Recommendations to Date:
• Connecting racial equity practices and principles to the Department’s CQI process to allow for the ability to collect the data and communicate what the effective practices are with other offices in other regions.
• Revising and revamping the Mandated Reporter training with the understanding that disproportionality happens from the onset with the decision to make a report to the Hotline.
Public Comment:
Ashley Deckert reiterated the comment from Bryan Samuels in that there seems to be variability in terms of the decision points moving through the system for black children adding that while the data and the relative RDI indicating there is limited disproportionality, this does not mean there isn’t any and this should be considered when the decisions are made internally to not contribute to that. Additionally New York is connecting directly with the people within their communities that make the most child maltreatment reports, i.e., teachers, law enforcement, medical professionals to determine ways in which to support them in helping families as opposed to reporting them. Proposes a similar strategy within the State, regionally or by county as a way to engage mandated reporters. Proposes improving the mandated reporter training to include thoughtful measures about who and how the report is made highlighting there is bias in how families referred to the Hotline.
Public Comments from Chat:
Ashley Deckert: Just for clarification, does the report identify who is the perpetrator of the maltreatment while youth is in care? is this generally the foster parent/kin caregiver...etc. or is it generally the bio parent?
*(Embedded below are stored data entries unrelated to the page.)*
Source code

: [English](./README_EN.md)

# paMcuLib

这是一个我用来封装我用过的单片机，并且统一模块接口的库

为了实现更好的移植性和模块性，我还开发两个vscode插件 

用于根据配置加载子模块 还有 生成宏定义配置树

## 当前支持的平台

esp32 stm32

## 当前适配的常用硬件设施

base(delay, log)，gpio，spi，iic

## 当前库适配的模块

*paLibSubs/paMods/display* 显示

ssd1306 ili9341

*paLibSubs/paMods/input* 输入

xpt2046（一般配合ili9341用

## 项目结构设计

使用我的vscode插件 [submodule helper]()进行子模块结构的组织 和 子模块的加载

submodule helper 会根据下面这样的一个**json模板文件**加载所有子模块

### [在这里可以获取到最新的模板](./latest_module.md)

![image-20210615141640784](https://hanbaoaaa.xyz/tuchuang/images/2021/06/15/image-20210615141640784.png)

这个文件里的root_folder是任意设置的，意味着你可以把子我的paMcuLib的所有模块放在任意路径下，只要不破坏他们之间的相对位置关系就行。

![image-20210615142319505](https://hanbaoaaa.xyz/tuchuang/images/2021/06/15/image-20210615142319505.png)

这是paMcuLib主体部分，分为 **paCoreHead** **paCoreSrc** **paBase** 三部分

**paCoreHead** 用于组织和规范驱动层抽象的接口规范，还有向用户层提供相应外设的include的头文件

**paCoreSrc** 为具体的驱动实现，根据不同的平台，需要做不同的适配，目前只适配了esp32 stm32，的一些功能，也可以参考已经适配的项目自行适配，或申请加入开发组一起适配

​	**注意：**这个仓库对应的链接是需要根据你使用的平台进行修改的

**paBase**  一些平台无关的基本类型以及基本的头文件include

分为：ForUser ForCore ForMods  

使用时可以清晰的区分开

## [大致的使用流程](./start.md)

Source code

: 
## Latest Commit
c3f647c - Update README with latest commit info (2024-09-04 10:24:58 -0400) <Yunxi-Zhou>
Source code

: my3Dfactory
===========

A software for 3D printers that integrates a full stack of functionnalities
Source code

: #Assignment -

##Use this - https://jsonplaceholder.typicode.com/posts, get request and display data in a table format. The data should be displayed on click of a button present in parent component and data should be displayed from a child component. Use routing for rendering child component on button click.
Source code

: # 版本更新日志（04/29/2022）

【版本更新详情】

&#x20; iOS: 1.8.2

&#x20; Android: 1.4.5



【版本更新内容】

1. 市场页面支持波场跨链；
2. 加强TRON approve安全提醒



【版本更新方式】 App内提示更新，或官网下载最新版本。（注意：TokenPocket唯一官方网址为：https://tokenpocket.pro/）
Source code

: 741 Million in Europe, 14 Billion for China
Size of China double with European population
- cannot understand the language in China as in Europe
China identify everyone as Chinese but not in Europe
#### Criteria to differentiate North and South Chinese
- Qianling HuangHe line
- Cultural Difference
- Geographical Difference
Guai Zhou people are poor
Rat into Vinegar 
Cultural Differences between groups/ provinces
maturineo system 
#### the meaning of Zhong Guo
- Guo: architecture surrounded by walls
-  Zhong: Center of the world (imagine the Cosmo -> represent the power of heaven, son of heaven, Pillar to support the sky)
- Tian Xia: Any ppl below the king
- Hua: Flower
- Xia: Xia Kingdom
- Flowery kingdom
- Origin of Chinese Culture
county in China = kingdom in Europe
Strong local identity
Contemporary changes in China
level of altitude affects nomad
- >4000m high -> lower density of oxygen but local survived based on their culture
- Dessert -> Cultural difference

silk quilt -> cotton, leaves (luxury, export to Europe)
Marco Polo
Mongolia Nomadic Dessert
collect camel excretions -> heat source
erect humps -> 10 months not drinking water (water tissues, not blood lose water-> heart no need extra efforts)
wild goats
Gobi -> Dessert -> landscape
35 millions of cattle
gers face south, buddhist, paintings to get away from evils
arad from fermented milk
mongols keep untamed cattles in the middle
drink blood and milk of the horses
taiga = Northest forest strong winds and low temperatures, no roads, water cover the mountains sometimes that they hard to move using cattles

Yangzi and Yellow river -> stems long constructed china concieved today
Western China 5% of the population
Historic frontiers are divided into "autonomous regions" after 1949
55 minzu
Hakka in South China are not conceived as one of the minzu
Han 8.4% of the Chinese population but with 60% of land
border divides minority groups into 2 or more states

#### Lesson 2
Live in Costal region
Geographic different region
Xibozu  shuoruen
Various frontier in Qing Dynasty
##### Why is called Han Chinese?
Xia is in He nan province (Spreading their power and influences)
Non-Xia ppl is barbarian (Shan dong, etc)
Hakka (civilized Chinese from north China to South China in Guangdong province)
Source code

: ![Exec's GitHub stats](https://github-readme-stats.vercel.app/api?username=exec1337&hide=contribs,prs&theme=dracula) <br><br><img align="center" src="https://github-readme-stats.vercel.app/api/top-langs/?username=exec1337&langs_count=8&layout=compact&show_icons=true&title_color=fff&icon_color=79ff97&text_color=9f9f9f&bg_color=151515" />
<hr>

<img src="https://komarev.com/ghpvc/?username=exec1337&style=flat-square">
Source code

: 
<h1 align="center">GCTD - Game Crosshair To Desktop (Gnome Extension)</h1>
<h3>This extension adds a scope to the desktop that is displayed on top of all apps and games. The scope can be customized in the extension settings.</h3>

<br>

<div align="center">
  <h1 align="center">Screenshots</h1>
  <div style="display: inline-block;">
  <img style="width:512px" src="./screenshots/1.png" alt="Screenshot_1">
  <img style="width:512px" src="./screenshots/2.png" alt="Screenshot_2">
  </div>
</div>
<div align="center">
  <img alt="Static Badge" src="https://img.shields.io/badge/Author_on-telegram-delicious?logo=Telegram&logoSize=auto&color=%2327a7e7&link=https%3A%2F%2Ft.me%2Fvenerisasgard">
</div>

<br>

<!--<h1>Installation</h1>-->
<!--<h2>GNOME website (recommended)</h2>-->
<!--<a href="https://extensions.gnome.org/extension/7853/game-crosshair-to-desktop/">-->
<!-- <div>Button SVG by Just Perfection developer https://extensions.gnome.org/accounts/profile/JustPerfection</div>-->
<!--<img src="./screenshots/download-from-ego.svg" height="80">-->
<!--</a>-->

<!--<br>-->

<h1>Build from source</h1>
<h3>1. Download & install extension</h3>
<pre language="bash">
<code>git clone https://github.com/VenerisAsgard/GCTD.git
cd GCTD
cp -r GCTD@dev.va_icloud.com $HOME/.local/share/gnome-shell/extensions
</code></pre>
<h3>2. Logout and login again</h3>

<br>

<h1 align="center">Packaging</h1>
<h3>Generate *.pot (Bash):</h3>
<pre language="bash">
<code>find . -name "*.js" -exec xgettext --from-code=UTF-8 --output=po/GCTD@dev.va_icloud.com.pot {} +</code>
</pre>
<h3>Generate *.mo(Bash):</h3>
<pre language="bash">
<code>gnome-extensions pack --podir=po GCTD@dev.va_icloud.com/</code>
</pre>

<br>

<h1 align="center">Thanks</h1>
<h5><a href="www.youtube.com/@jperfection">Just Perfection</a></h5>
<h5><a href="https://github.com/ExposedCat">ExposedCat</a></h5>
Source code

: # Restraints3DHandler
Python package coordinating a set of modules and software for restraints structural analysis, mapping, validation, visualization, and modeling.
o Things to consider to impact hotline level data: 1. Improve mandated reporter training 2. Blind removals at the hotline level
o Not at the hotline level, bias free removal happens at the decision to remove a child or not that is where the demographics are removed, not before then however.
Action Items/Next Steps:
• Email the Co-chairs with suggestions, questions and/or additional comments.
• Email Darnita Jackson or Dagené Brown with additional data requests.
• Breakout sessions will occur every meeting going forward.
Meeting Adjournment:
The meeting was adjourned at 12:02PM.